From the listing below, gather every line that contains the string "SHEAFFER" and copy each one in full. Treat uppercase and lowercase letters as different.

◆ **EXTRACTED DATA**
*-*-*
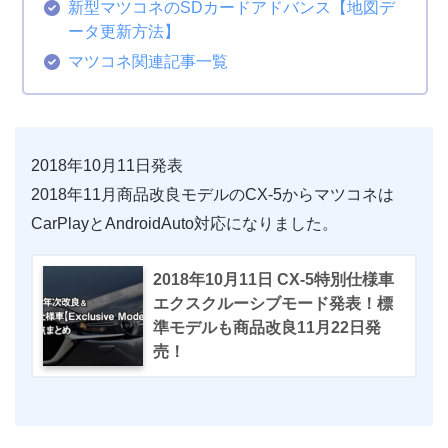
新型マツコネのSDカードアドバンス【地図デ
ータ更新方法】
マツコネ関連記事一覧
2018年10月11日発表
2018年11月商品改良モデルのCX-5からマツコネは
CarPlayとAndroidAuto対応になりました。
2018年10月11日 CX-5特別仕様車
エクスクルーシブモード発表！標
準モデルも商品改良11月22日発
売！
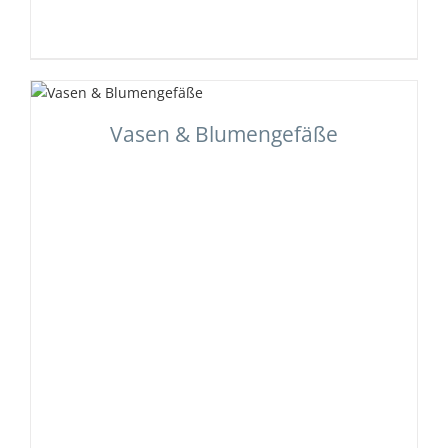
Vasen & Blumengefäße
*-*-*
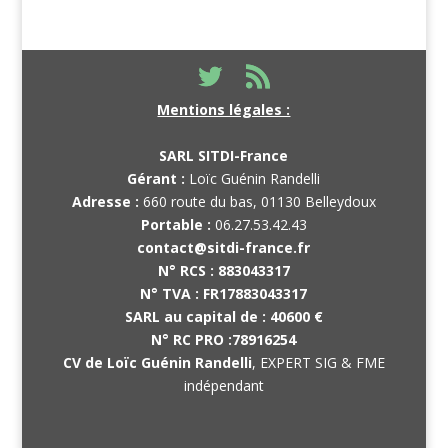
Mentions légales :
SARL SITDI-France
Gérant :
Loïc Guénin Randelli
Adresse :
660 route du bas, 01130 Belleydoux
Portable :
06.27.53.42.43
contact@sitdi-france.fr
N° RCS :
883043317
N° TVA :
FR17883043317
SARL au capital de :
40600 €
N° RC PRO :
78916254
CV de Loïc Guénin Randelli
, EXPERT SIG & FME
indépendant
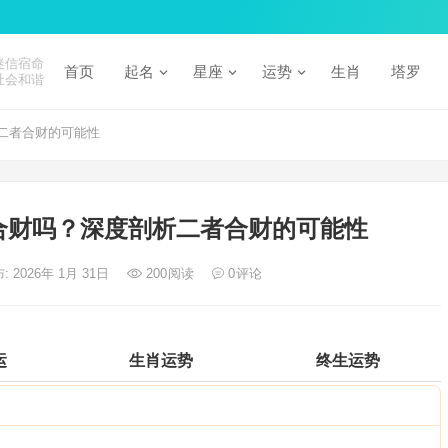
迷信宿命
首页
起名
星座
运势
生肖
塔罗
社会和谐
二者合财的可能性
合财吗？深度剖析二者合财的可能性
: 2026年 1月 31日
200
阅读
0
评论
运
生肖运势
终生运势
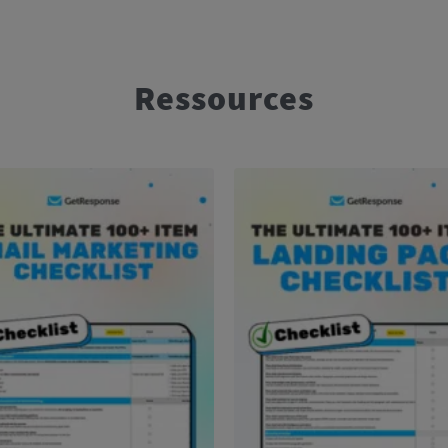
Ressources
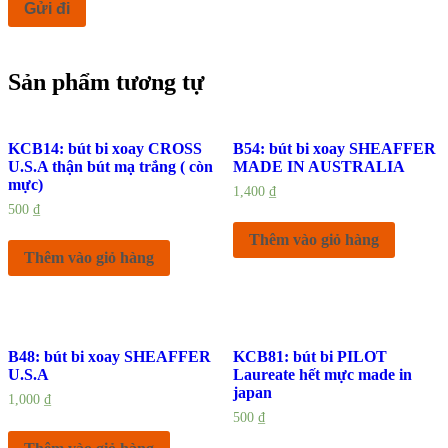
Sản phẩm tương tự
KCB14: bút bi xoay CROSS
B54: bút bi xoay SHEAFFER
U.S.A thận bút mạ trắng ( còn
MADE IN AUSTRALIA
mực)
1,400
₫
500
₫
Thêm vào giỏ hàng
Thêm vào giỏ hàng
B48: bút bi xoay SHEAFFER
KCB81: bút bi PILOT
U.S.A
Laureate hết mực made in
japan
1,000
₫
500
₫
*-*-*
◆ **OUTPUT OF THE EXERCISE**
B54: bút bi xoay SHEAFFER
B48: bút bi xoay SHEAFFER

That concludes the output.